Yaz beklenendir

Haberin Devamı

Her mevsimin kendine has güzelliği vardır ama sabırsızlıkla beklenen nedense hep yazdır. Şahsen ömrü hayatımda, “ahh bir kış gelse” diye sabırsızlanan kimseyi duymadım, yazın en sıcak, bunaltıcı, nemli günlerinde bile... Çünkü yazın, “çook sıcak” diyerek dertlenmek, geceleri uyuyamamak, yataktan kalkıp kanepeye geçmek, gecenin bir yarısı uyanıp karpuz yemek başlı başına bir keyif, hasretle özlenen anlardır. Hele hele sıcak gecelerde bir küçük meltemin çıkmasının beklendiği o anlar... Belki de yaz mevsimiyle ilgili en güzel anılarımızdan biri bu anlardır. Küçük, tatlı bir meltemin hafif hafif tül perdeleri havalandırıp tenimize değmesi, belki evdeki ya da balkondaki bir rüzgar gülünü hareket ettirmesi, çıkan seslerin melodisi.... Oysa ne kışa ne de baharlara dair bu tür sabırsızlıkla beklenen küçük anlarımız yoktur. Diğer hiçbir mevsim bize gün saydırmaz, parmak hesabı yaptırmaz. Ama yaz mevsimi söz konusu olunca şubat ayının 28 çekmesi bile bir lütuf olur.

Acaba neden? Tatil mi? Sanmam. Çünkü kışın da sömestr, bayram tatilleri var vs. Deniz, kum, güneş mi? İyi de bunlar zaten yaza özgü kavramlar... Bu sorunun yanıtını, geçenlerde yayımlanan Tanıl Bora’nın yeni kitabı “Sayfiye- Bir Hafiflik Hayali”nde buldum.

Sahi hiç tatil yapmasak da yazı özlenir kılan “hafifleme ihtiyacı” olabilir mi? Öyle ya, yazın her açıdan hafifleriz; yağlı yemekler yerini karpuz-peynire, ağır kaban ve mantolar ififl ifil kumaşlara, halılar kilimlere bırakır.
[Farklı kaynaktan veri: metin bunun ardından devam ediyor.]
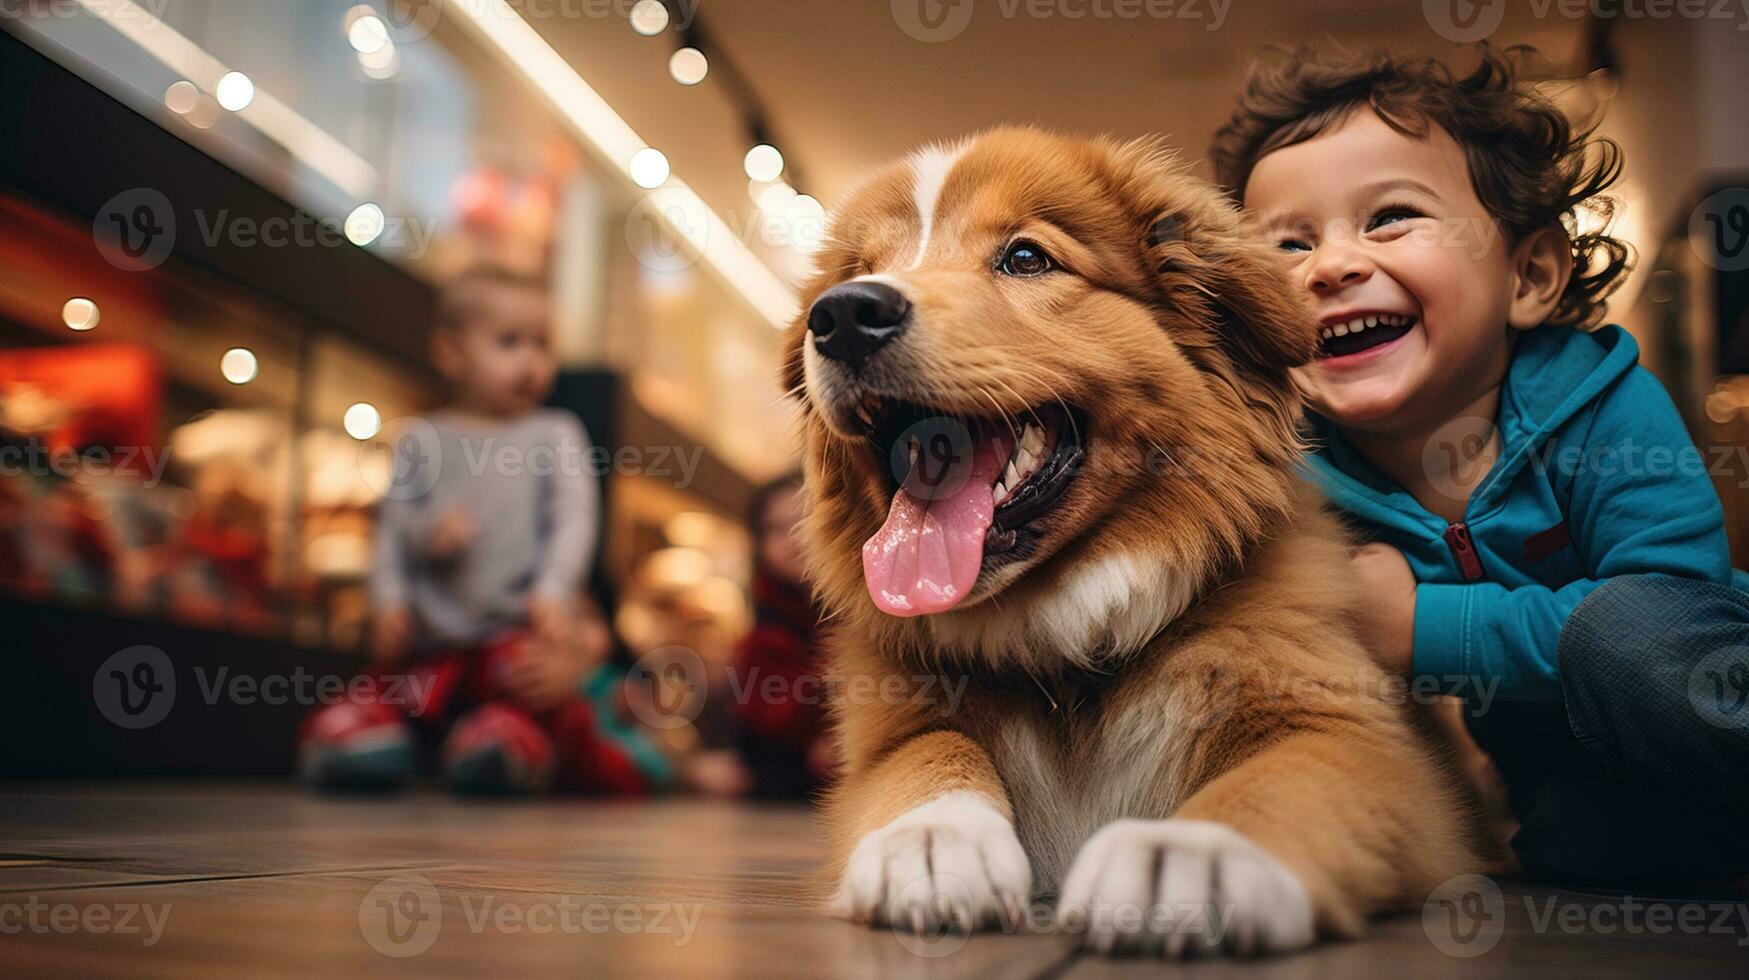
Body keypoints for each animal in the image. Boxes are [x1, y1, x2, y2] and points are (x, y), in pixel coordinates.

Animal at [787, 128, 1483, 959]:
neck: (1069, 656)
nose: (842, 315)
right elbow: (928, 753)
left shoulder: (1364, 742)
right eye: (860, 271)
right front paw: (928, 839)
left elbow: (1289, 774)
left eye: (1025, 258)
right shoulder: (888, 735)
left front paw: (1190, 853)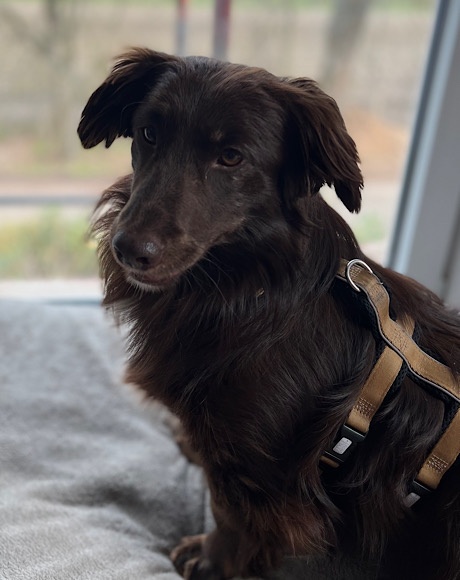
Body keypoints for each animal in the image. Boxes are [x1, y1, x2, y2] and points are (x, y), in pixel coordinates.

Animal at [78, 48, 460, 580]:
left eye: (231, 157)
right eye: (149, 133)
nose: (129, 250)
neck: (248, 285)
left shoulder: (260, 473)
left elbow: (230, 514)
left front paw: (210, 559)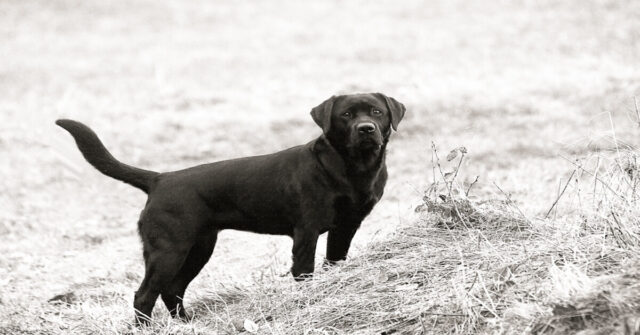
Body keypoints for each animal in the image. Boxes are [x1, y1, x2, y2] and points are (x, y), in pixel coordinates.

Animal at [55, 92, 404, 326]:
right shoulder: (306, 231)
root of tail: (159, 179)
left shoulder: (346, 226)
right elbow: (305, 271)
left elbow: (334, 261)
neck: (352, 169)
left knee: (172, 290)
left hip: (199, 248)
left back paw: (186, 324)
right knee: (145, 294)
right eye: (346, 115)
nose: (366, 128)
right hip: (169, 250)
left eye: (376, 111)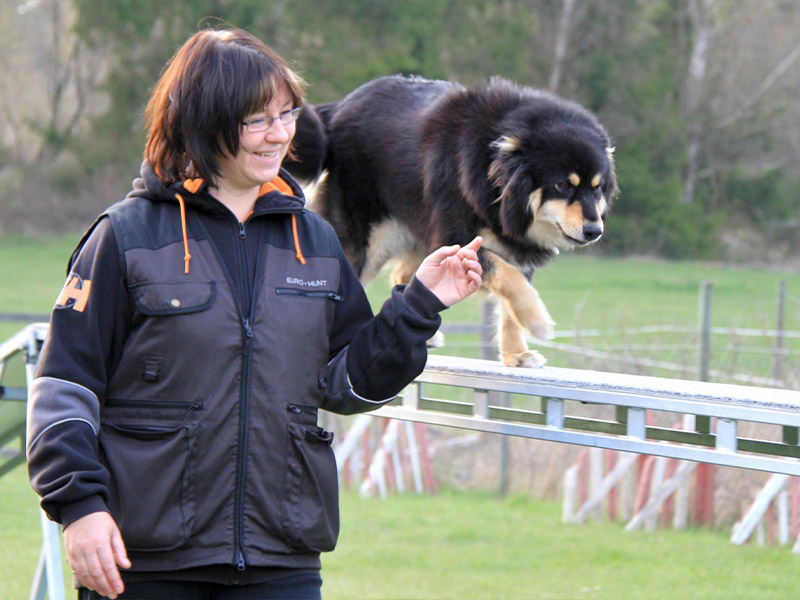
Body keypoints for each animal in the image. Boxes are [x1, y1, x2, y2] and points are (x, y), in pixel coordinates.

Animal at [288, 75, 620, 366]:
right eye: (563, 185)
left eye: (596, 188)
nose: (594, 231)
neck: (494, 176)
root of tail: (338, 110)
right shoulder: (457, 240)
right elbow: (509, 277)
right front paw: (536, 321)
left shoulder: (511, 245)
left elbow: (511, 297)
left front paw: (516, 354)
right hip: (369, 240)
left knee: (404, 275)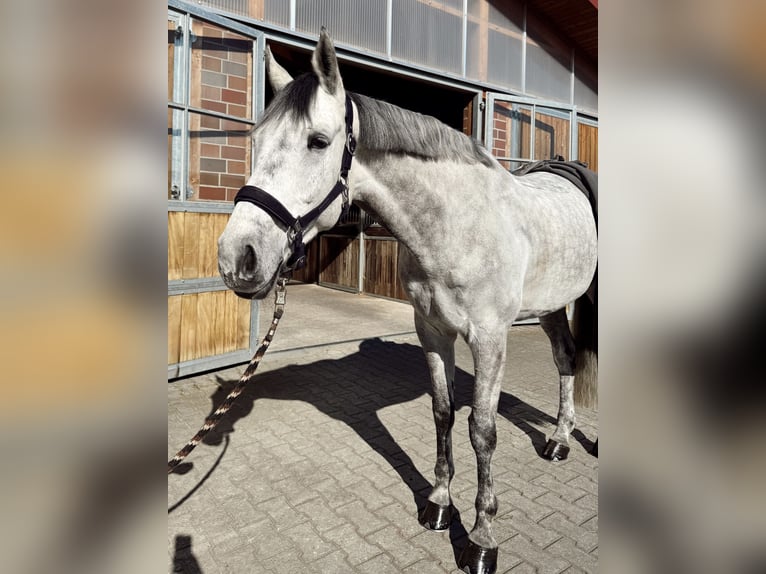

Ya da stresli ve yüklü iş programları, kariyer kaygıları da parmak arası terlik ve şortlara...

Özetle yaz beklenendir, çünkü bizi hafifletir...

Leb-i Derya

İstanbul’un en sevdiğim mekanlarındandır Leb-i Derya. İstiklal Caddesi’ni kesen Kumbaracı Yokuşu’nda bulunan bu mekanı sevmemin tek nedeni elbette sadece o harika manzarası, insanı bir geminin güvertesinde gibi hissettiren “Kaptan Köşkü”, özenle seçilmiş lezzetli mönüsü, harika müzikleri ve sempatik çalışanları değil. Leb-i Derya’yı benim için özel kılan öncü bir mekan olması. 2002 yılında, Kumbaracı Yokuşu bir kadının tek başına kolay kolay geçemediği yerlerdendi. Ama Leb-i Derya kendine burayı mesken seçerek sadece kendi kaderini değil aynı zamanda bu yokuşun da kaderini değiştirdi. Ve şimdi bu sayede sıcak yaz gecelerinde Kaptan Köşkü’ne çıkıp harika bir İstanbul manzarasını seyrederek Can Yücel’in tabiriyle “denizin sokak çocukları” martıların küçük hırsızlıklarına gülümseyebiliyoruz... (+90 (0) 212 293 49 89?)